### What you are asked to do
Reproduce the boxing passage below word for word, keeping every paragraph break and punctuation mark.

### Document text

A month after the Menefee beating, Duran stopped Terry Thomas at Casino Magic. Duran broke Thomas’s nose midway through the third, the popping sound being heard by ringsiders. Thomas courageously continued but the fight was stopped in the fourth round.

Next was his most meaningful opponent since Leonard. On June 25, 1994, Duran dropped former champion Vinny Pazienza in the fifth round on his way to a close twelve-round decision loss for something called the IBC super middleweight title. The IBC, or International Boxing Council, was yet another unnecessary “governing body” in a sport already plagued by confusion and politics. But Duran and the colorful Pazienza, known as the “Pazmanian Devil,” were still a draw and over 10,000 spectators packed the MGM Grand Garden in Vegas to see the former champs battle it out at a contracted 165 pounds.

Before the fight Duran sneered at Pazienza’s usual outrageous macho act: “He thinks he’s the mother of Tarzan.” And the sight of Pazienza on the canvas in the fifth round from a perfectly executed right-hand counter sent the crowd into a frenzy. The three judges, astonishingly, were much less impressed and all scored the round a 10-10 draw. A clash of heads brought blood flowing and Duran continued to punish Pazienza, opening a cut on his face and denting his pride. He couldn’t keep up the pace, though, and let Pazienza back into the fight. The Pazman won the last five rounds on every scorecard and the unanimous decision. “I outpunched him,” Duran claimed afterwards. “If this kid is so tough, look at his face and look at mine. What did he do? He slapped the whole night. Everybody thought I was old but it was the other guy who fought like an old man. I didn’t lose the fight.”

He set his sights on a rematch with Pazienza, first stopping Heath Todd in what amounted to a tune-up at Casino Magic. But when he met Pazienza again for the same title on January 14, 1995, in the Atlantic City Convention Hall, he was never in it and lost a lopsided decision. On some cards, Pazienza won every round. Duran took his best shots and remained standing but couldn’t shake off the rust of the years.

### The data
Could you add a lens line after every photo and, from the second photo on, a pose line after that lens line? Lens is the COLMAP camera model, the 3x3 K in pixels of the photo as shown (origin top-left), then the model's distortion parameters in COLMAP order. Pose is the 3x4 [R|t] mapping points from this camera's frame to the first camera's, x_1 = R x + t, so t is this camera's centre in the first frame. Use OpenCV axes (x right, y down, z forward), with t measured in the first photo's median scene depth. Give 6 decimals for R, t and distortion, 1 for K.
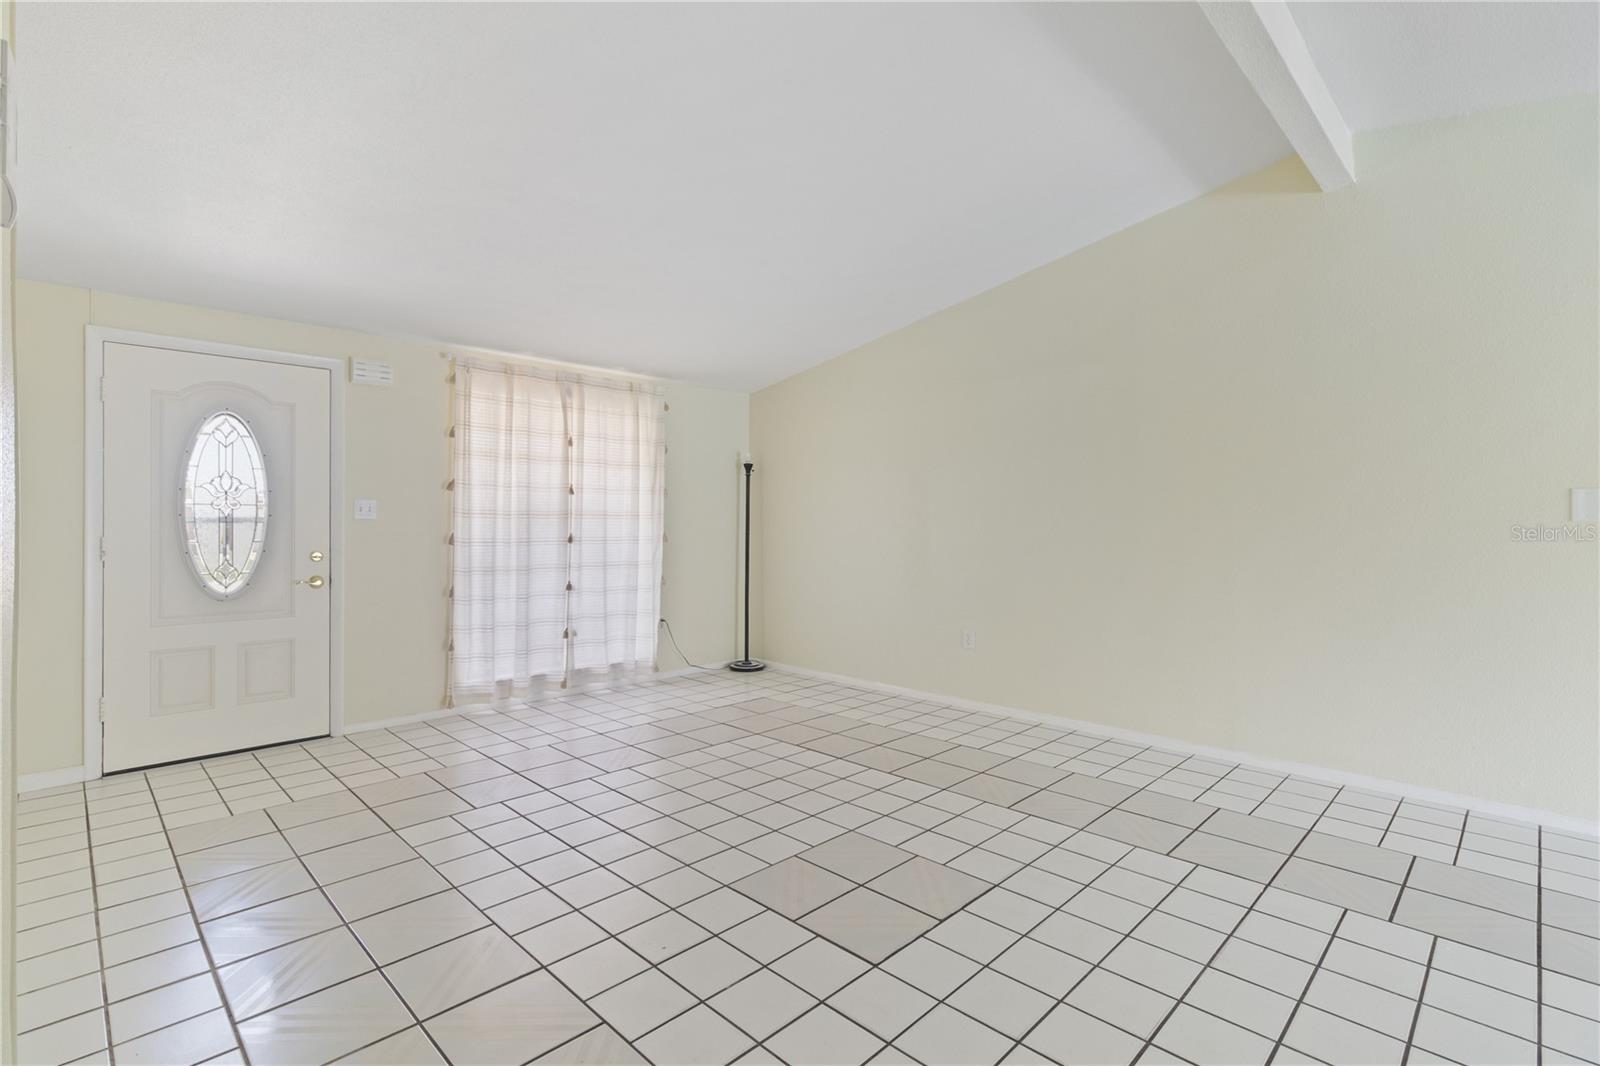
lens RADIAL K [[741.1, 0, 802.3], [0, 741.1, 520.6], [0, 0, 1]] dist [-0.001003, 0.000455]
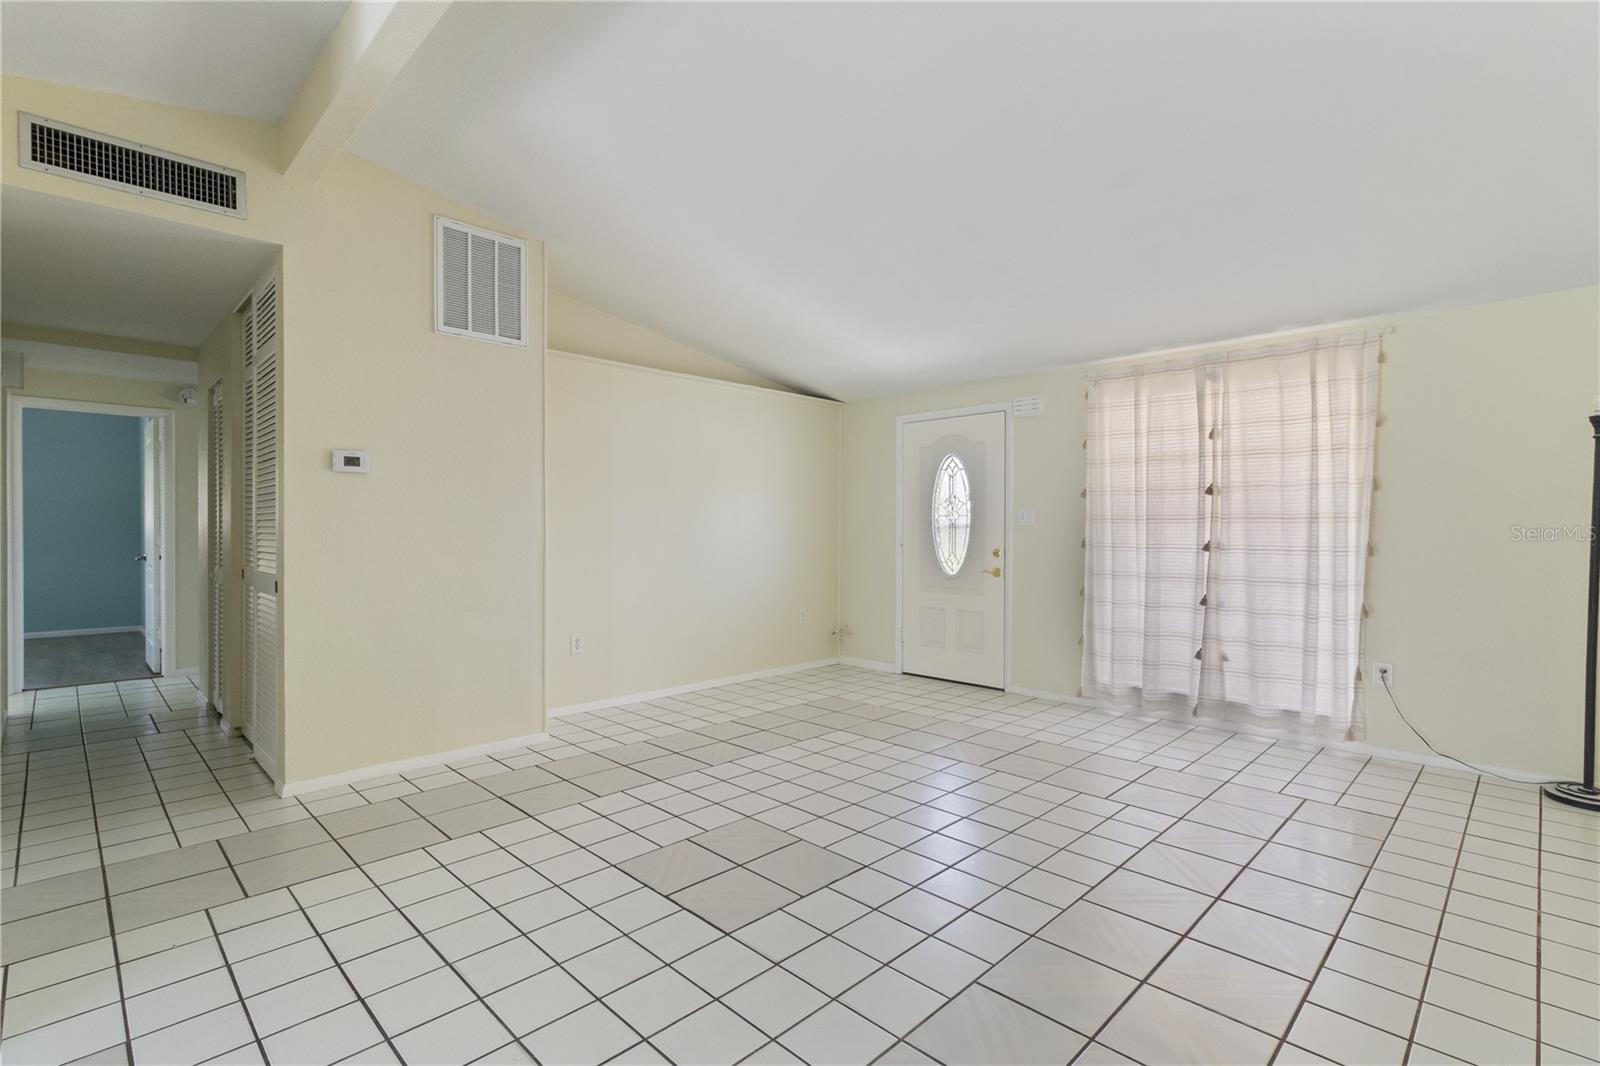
lens RADIAL K [[741.1, 0, 800.7], [0, 741.1, 539.9], [0, 0, 1]] dist [-0.001003, 0.000455]
pose [[0.005234, 0.016523, -0.999850, 0.565320], [0.002814, 0.999859, 0.016538, 0.001141], [0.999982, -0.002900, 0.005187, 0.533972]]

### Response to this exercise
A month after the Menefee beating, Duran stopped Terry Thomas at Casino Magic. Duran broke Thomas’s nose midway through the third, the popping sound being heard by ringsiders. Thomas courageously continued but the fight was stopped in the fourth round.

Next was his most meaningful opponent since Leonard. On June 25, 1994, Duran dropped former champion Vinny Pazienza in the fifth round on his way to a close twelve-round decision loss for something called the IBC super middleweight title. The IBC, or International Boxing Council, was yet another unnecessary “governing body” in a sport already plagued by confusion and politics. But Duran and the colorful Pazienza, known as the “Pazmanian Devil,” were still a draw and over 10,000 spectators packed the MGM Grand Garden in Vegas to see the former champs battle it out at a contracted 165 pounds.

Before the fight Duran sneered at Pazienza’s usual outrageous macho act: “He thinks he’s the mother of Tarzan.” And the sight of Pazienza on the canvas in the fifth round from a perfectly executed right-hand counter sent the crowd into a frenzy. The three judges, astonishingly, were much less impressed and all scored the round a 10-10 draw. A clash of heads brought blood flowing and Duran continued to punish Pazienza, opening a cut on his face and denting his pride. He couldn’t keep up the pace, though, and let Pazienza back into the fight. The Pazman won the last five rounds on every scorecard and the unanimous decision. “I outpunched him,” Duran claimed afterwards. “If this kid is so tough, look at his face and look at mine. What did he do? He slapped the whole night. Everybody thought I was old but it was the other guy who fought like an old man. I didn’t lose the fight.”

He set his sights on a rematch with Pazienza, first stopping Heath Todd in what amounted to a tune-up at Casino Magic. But when he met Pazienza again for the same title on January 14, 1995, in the Atlantic City Convention Hall, he was never in it and lost a lopsided decision. On some cards, Pazienza won every round. Duran took his best shots and remained standing but couldn’t shake off the rust of the years.